Co-processors. Co-processors are used to extend the instruction set. The co-processor space is divided logically into 16 co-processors with numbers from zero to 15.

Debugging. All modern ARM processors include hardware debugging facilities, allowing software debuggers to perform operations such as halting, stepping and breakpointing of code starting from reset. These facilities are built using JTAG support, though some newer cores optionally support ARM’s own two-wire SWD protocol. ARMv7 architecture defines basic debugging facilities at an architectural level.

Thumb and Thumb-2. To improve compiled code-density, processors have featured Thumb instruction sets. When in this state, the processor executes the Thumb instruction set, a compact 16-bit encoding for a subset of the ARM instruction set. The space-saving comes from making some of the instruction operands implicit and limiting the number of possibilities, compared to ARM instructions executed in the ARM instruction set state.

Fig. 2: ARMv7 architecture
Fig. 2: ARMv7 architecture

Thumb-2 extends the limited 16-bit instruction set of Thumb with additional 32-bit instructions to give the instruction set more breadth, thus producing a variable-length instruction set. A stated aim for Thumb-2 was to achieve code density similar to Thumb with performance similar to the ARM instruction set on 32-bit memory. In ARMv7, this goal can be said to have been met.

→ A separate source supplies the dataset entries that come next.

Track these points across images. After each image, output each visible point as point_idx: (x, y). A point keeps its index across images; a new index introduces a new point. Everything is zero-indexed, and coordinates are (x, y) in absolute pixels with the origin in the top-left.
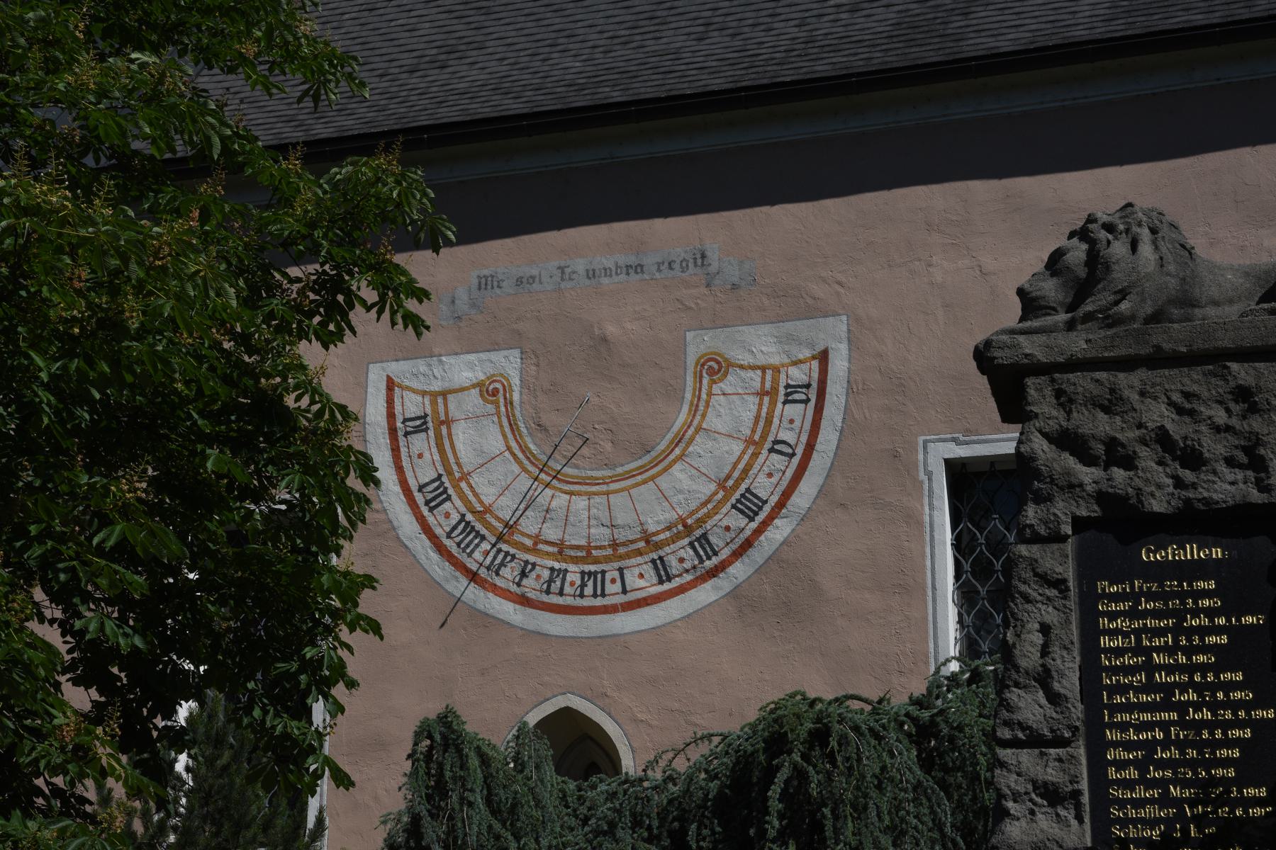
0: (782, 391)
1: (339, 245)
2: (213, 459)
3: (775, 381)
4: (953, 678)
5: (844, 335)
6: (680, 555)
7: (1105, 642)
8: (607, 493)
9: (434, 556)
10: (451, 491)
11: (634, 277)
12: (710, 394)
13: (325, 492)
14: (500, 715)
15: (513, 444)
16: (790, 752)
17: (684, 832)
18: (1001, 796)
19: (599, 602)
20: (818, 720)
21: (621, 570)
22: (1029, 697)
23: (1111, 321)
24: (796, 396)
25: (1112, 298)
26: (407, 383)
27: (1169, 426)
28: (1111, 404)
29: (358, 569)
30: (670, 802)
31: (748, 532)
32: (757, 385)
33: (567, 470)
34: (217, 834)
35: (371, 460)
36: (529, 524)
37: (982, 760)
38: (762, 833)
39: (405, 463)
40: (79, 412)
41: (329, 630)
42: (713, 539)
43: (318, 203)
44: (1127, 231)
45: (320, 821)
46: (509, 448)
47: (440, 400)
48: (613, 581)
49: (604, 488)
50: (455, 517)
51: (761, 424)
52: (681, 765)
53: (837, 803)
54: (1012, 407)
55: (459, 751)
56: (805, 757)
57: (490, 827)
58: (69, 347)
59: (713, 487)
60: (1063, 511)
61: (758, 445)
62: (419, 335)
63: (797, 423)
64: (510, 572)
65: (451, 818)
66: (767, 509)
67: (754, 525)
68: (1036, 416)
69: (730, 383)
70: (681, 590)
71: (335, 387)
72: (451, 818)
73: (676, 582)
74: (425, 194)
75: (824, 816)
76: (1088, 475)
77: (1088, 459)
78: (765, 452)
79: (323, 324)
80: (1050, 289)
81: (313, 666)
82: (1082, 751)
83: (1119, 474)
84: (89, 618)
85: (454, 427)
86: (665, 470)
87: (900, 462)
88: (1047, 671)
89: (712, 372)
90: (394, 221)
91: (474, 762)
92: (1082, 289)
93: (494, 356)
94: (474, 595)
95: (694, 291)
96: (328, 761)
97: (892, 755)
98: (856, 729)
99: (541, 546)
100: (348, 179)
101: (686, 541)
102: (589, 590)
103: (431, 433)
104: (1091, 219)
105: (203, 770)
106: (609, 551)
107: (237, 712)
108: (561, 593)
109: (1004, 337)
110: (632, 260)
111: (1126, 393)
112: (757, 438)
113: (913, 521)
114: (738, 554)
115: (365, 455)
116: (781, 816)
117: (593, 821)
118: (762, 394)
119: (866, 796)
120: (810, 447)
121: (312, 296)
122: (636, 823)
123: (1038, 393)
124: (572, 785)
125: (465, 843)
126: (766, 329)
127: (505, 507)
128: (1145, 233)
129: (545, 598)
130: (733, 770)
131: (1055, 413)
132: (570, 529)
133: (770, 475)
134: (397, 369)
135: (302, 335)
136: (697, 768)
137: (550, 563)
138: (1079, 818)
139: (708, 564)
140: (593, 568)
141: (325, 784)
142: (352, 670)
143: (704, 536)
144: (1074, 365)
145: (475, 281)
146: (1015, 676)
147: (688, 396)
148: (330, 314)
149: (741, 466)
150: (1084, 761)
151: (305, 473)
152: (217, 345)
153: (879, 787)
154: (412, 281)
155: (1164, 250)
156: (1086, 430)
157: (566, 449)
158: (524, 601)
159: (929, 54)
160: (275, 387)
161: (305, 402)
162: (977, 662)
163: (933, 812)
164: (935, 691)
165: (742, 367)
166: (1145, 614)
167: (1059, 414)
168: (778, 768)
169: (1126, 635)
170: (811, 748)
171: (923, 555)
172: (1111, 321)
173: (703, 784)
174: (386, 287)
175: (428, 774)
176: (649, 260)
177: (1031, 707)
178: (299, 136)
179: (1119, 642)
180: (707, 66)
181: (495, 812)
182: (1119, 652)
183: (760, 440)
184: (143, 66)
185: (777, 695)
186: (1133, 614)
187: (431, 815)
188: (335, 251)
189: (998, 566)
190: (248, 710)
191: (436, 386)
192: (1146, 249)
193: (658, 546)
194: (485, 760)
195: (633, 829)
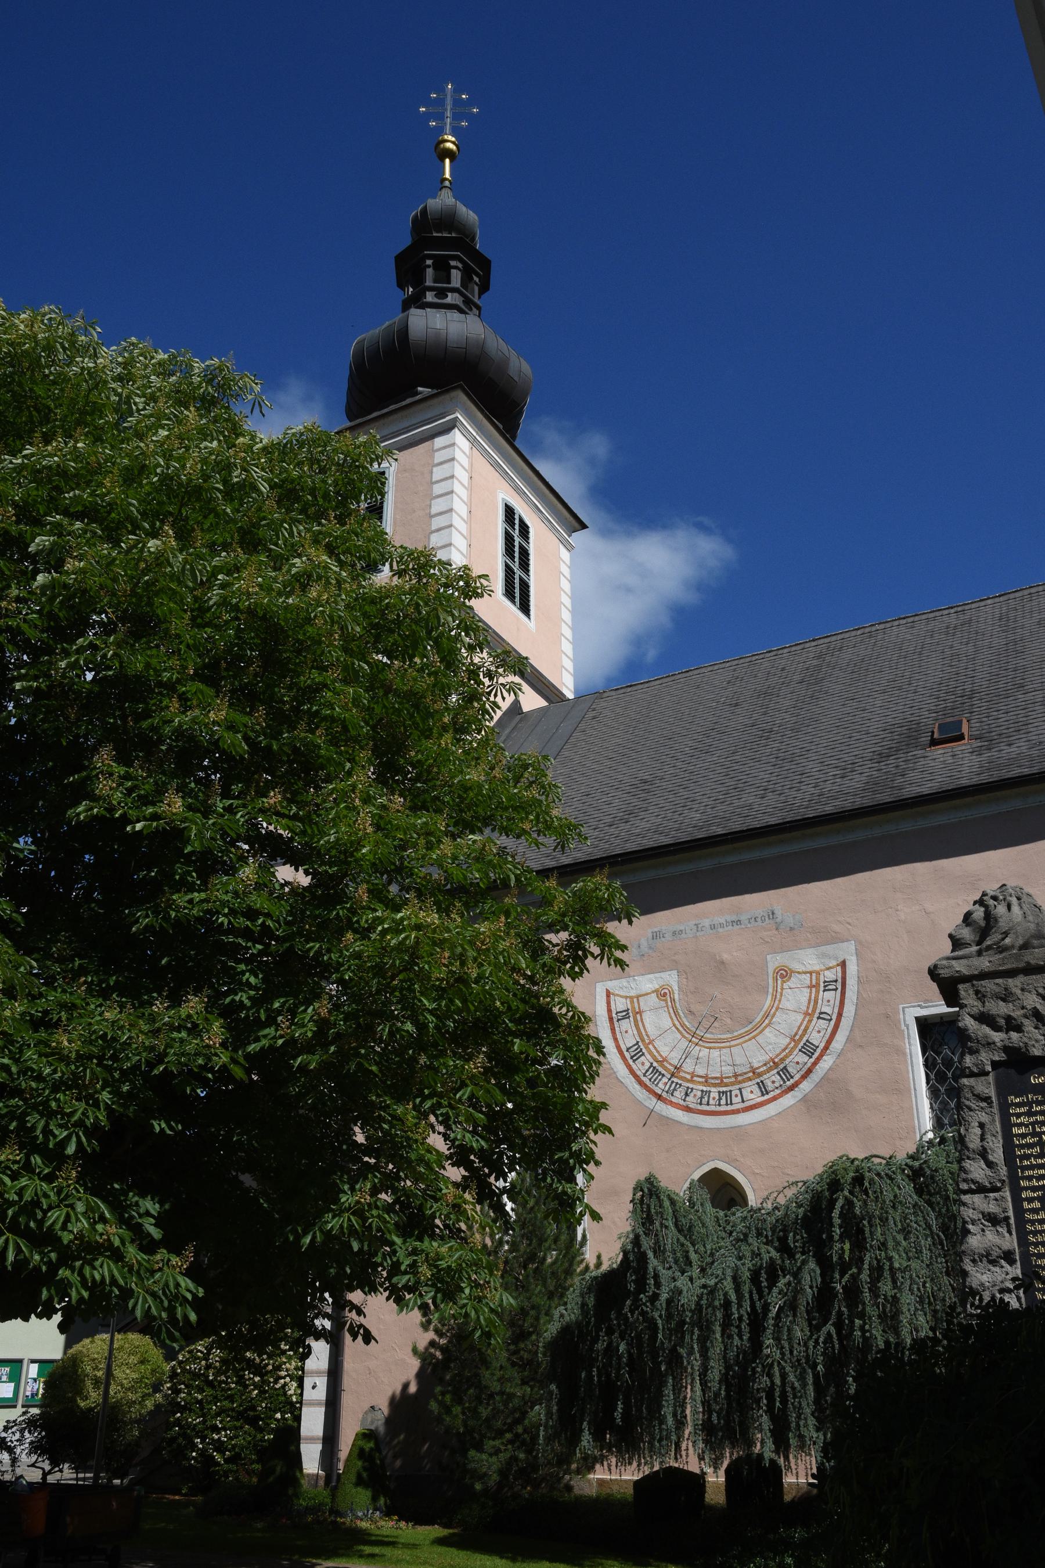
0: (822, 985)
1: (578, 925)
2: (517, 1045)
3: (818, 979)
4: (930, 1142)
5: (854, 951)
6: (772, 1079)
7: (1015, 1130)
8: (730, 1047)
9: (637, 1087)
10: (644, 1050)
11: (736, 927)
12: (782, 989)
13: (577, 1060)
14: (679, 1178)
15: (677, 1023)
16: (842, 1190)
17: (786, 1238)
18: (965, 1222)
19: (729, 1108)
20: (857, 1171)
21: (740, 1089)
22: (976, 1165)
23: (1002, 949)
24: (830, 987)
25: (1000, 937)
26: (617, 992)
27: (1039, 1007)
28: (1006, 997)
29: (598, 1099)
30: (777, 1221)
31: (809, 1065)
32: (808, 982)
33: (707, 1035)
34: (530, 1245)
35: (600, 1042)
36: (688, 1067)
37: (950, 1188)
38: (831, 1238)
39: (619, 1036)
40: (448, 1023)
41: (584, 1133)
42: (790, 1069)
43: (566, 903)
44: (1005, 899)
45: (584, 1236)
46: (674, 1025)
47: (635, 1000)
48: (736, 1096)
49: (728, 1044)
50: (647, 1065)
51: (812, 1003)
52: (782, 1200)
53: (871, 1218)
54: (950, 995)
55: (658, 1197)
56: (851, 1192)
57: (678, 1239)
58: (441, 992)
59: (788, 1040)
60: (986, 1058)
61: (811, 1015)
62: (623, 970)
63: (832, 1002)
64: (679, 1094)
65: (656, 1235)
66: (819, 1051)
67: (812, 1060)
68: (966, 1006)
69: (793, 982)
70: (774, 1099)
71: (580, 1003)
72: (656, 1235)
73: (771, 1095)
74: (622, 894)
75: (864, 1225)
76: (997, 1037)
77: (997, 1028)
78: (815, 1019)
79: (572, 968)
80: (966, 934)
81: (576, 1155)
82: (1008, 1194)
83: (1014, 1035)
84: (458, 1133)
85: (644, 1015)
86: (761, 1032)
87: (891, 1020)
88: (984, 1149)
89: (782, 976)
90: (606, 910)
91: (667, 1203)
92: (984, 933)
93: (662, 975)
94: (661, 1107)
95: (769, 933)
96: (587, 1206)
97: (900, 1189)
98: (878, 1175)
99: (695, 1078)
100: (581, 890)
101: (775, 1071)
102: (723, 1102)
103: (631, 1019)
104: (984, 894)
105: (521, 1210)
106: (733, 1079)
107: (537, 1181)
108: (708, 1104)
109: (944, 962)
110: (734, 918)
111: (1014, 990)
112: (810, 1011)
113: (900, 1052)
114: (804, 1077)
115: (597, 1038)
116: (840, 1227)
117: (734, 1234)
118: (811, 987)
119: (887, 1212)
120: (840, 1015)
121: (565, 953)
122: (759, 1234)
123: (964, 991)
124: (722, 1213)
125: (665, 1249)
126: (810, 951)
127: (674, 1058)
128: (1014, 900)
129: (699, 1107)
130: (811, 1202)
131: (976, 1003)
132: (710, 1068)
133: (819, 1032)
134: (611, 985)
135: (561, 973)
136: (790, 1201)
137: (701, 1088)
138: (1010, 1232)
139: (788, 1083)
140: (724, 1089)
141: (587, 1218)
142: (598, 1156)
143: (785, 1068)
144: (983, 976)
145: (650, 935)
146: (967, 1153)
147: (771, 990)
148: (575, 960)
149: (803, 1028)
150: (1009, 1199)
151: (566, 1050)
152: (517, 983)
153: (894, 1207)
154: (617, 941)
155: (1025, 908)
156: (994, 1012)
157: (706, 1024)
158: (688, 1109)
159: (885, 797)
160: (548, 1003)
161: (564, 1011)
162: (943, 1132)
163: (925, 1219)
164: (921, 1150)
165: (799, 973)
166: (1036, 1113)
167: (980, 1004)
168: (836, 1200)
169: (1026, 1126)
170: (854, 1187)
171: (908, 1072)
172: (1002, 949)
173: (794, 1210)
174: (604, 945)
175: (642, 1211)
176: (744, 918)
177: (977, 1170)
178: (553, 864)
179: (1023, 1130)
180: (767, 812)
181: (680, 1231)
182: (1023, 1136)
183: (812, 1013)
184: (474, 842)
185: (833, 1157)
186: (1030, 1114)
187: (645, 1234)
188: (576, 928)
189: (950, 1075)
190: (544, 1179)
191: (633, 993)
192: (1015, 908)
193: (760, 1075)
194: (673, 1202)
195: (757, 1237)
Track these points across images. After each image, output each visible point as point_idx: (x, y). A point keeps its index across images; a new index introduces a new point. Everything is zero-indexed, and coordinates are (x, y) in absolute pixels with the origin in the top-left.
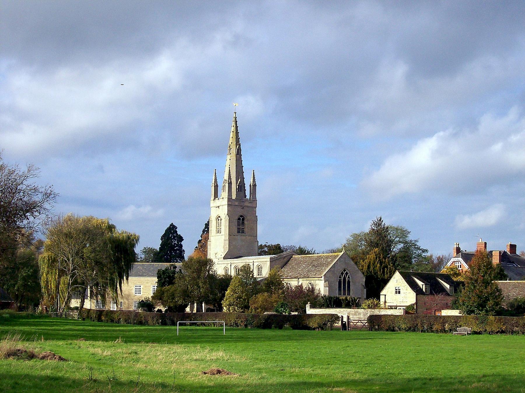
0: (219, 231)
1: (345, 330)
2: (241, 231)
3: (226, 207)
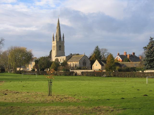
0: (54, 50)
1: (76, 76)
2: (60, 50)
3: (56, 43)
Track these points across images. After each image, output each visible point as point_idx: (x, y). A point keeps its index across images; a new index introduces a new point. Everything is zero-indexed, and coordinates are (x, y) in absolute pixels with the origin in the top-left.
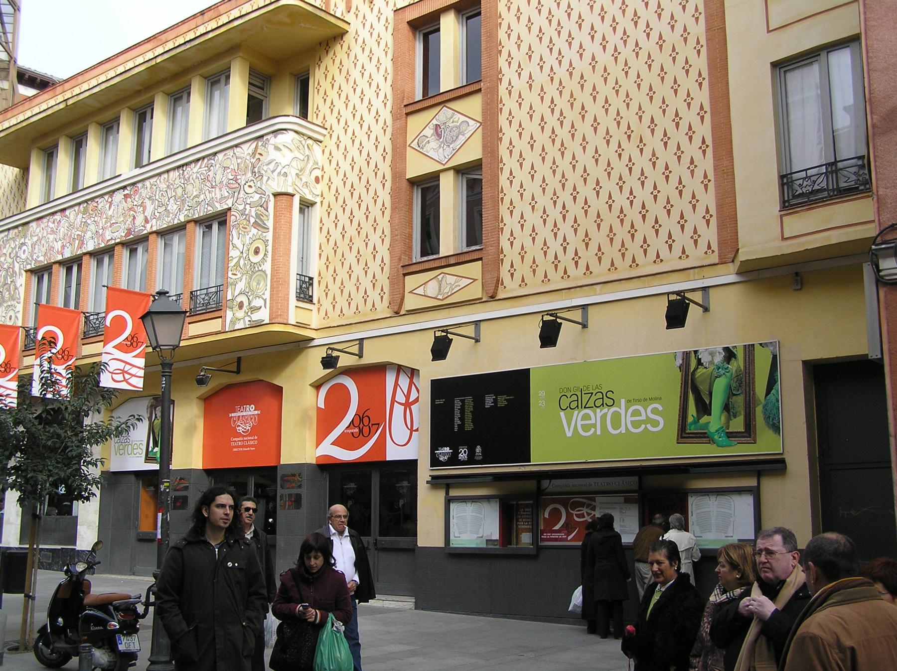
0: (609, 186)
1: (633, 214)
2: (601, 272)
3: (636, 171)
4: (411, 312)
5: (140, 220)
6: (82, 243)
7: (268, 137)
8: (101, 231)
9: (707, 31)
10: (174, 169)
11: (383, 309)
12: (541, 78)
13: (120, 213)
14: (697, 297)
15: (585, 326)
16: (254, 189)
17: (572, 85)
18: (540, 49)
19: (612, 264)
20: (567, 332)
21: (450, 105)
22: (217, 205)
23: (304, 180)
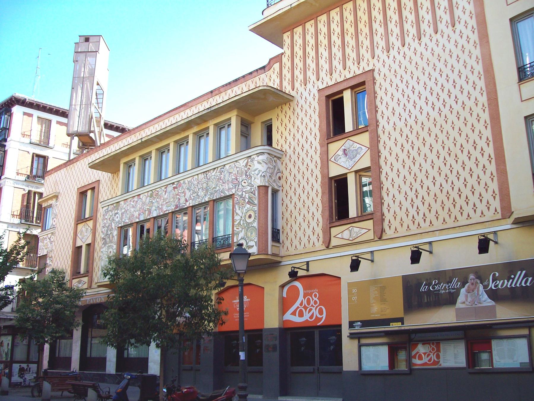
0: (440, 180)
1: (454, 194)
2: (438, 225)
3: (455, 172)
4: (335, 247)
5: (182, 200)
6: (150, 212)
7: (254, 156)
8: (160, 206)
9: (488, 100)
10: (201, 173)
11: (320, 245)
12: (400, 125)
13: (171, 197)
14: (491, 237)
15: (372, 261)
16: (247, 184)
17: (417, 128)
18: (399, 110)
19: (444, 220)
20: (363, 264)
21: (350, 138)
22: (227, 192)
23: (273, 179)
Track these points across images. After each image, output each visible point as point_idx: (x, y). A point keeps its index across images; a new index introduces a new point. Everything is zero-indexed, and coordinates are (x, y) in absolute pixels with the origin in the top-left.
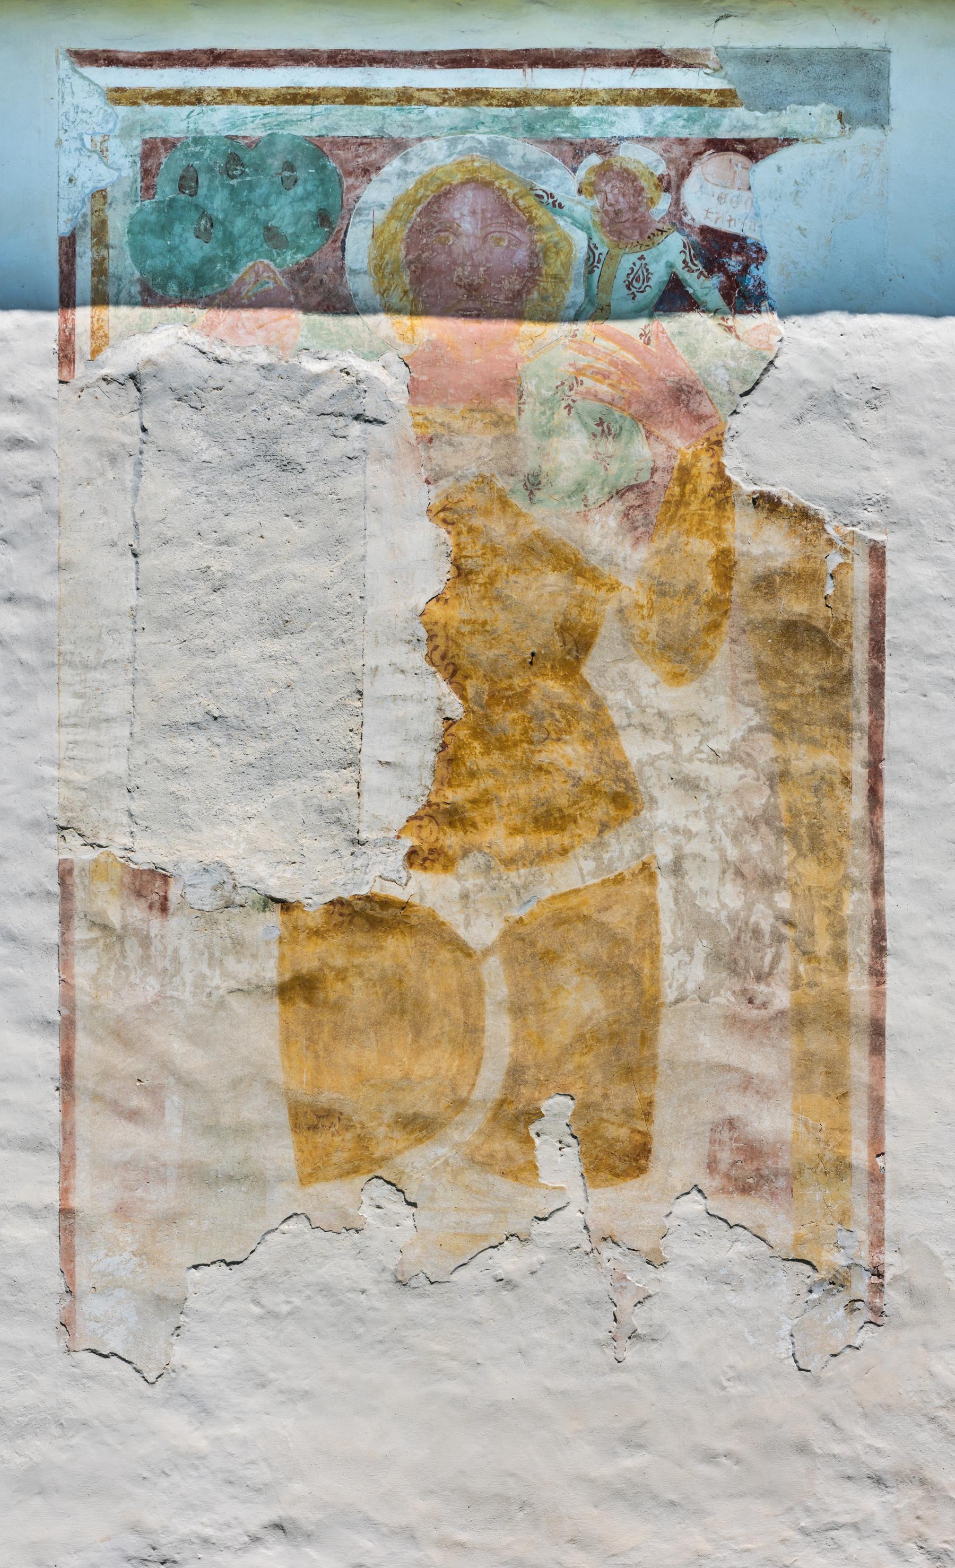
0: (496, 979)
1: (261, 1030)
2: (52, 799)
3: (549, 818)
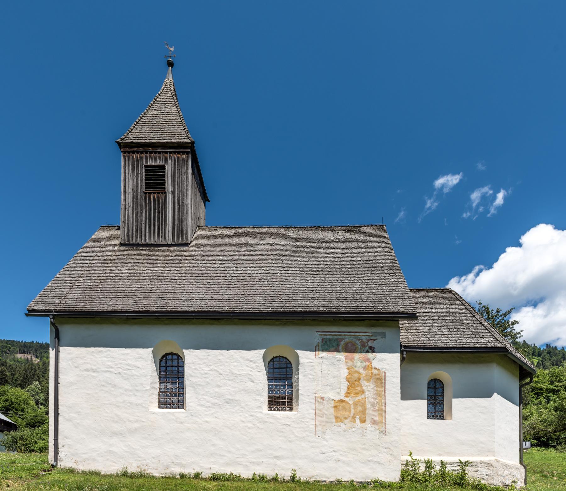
0: (352, 407)
1: (332, 410)
2: (314, 391)
3: (357, 393)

Jazelle. Jazelle direct byte-code execution (DBX) is a technique that allows Java byte-code to be executed directly in the ARM architecture as a third execution state, alongside existing ARM and Thumb modes.

NEON. The advanced SIMD extension (NEON) is a combined 64-bit and 128-bit SIMD instruction set that provides standardised acceleration for media and signal-processing applications. NEON is included in all Cortex-A8 devices but is optional in Cortex-A9 devices. It features a comprehensive instruction set, separate register files and independent execution hardware.

TrustZone. This provides a low-cost alternative to adding an additional dedicated security core to an SoC by providing two virtual processors backed by hardware based access control. This lets the application core switch between two states, referred to as worlds, in order to prevent information from leaking from the more-trusted world to the less-trusted world.

ARMv8
ARMv8-A represents a fundamental change to ARM architecture. It adds a 64-bit architecture called AArch64 and a new A64 instruction set. AArch64 provides user-space compatibility with AArch32 and A32. Thumb instruction sets have no 64-bit counterpart. It allows 32-bit applications to be executed in a 64-bit operating system (OS), and a 32-bit OS to be under the control of a 64-bit hypervisor.

ARMv8 architecture has the following features:
1. New instruction set: A64
2. Thirty one general-purpose 64-bit registers
3. Dedicated stack pointer
4. Program counter is no longer accessible as a register
5. Most instructions can take 32-bit or 64-bit arguments
6. Addresses assumed to be 64-bit
7. Advanced SIMD (NEON) is enhanced
8. New exception system

Advantages of ARMv8 over ARMv7
ARMv8 uses program-counter relative addressing. The program counter and stack pointer are no more general-purpose registers, thereby increasing the number of general-purpose registers from 14 to 31. More registers reduce the need for register-to-stack copies. Double-precision vectors with IEEE support have been added. The peculiar interrupt modes and banked registers are mostly gone. The load/store multiple instructions have been replaced with load/store pairs. NEON has also improved. For the smartphone world, ARMv8 offers support of more than 4GB RAM.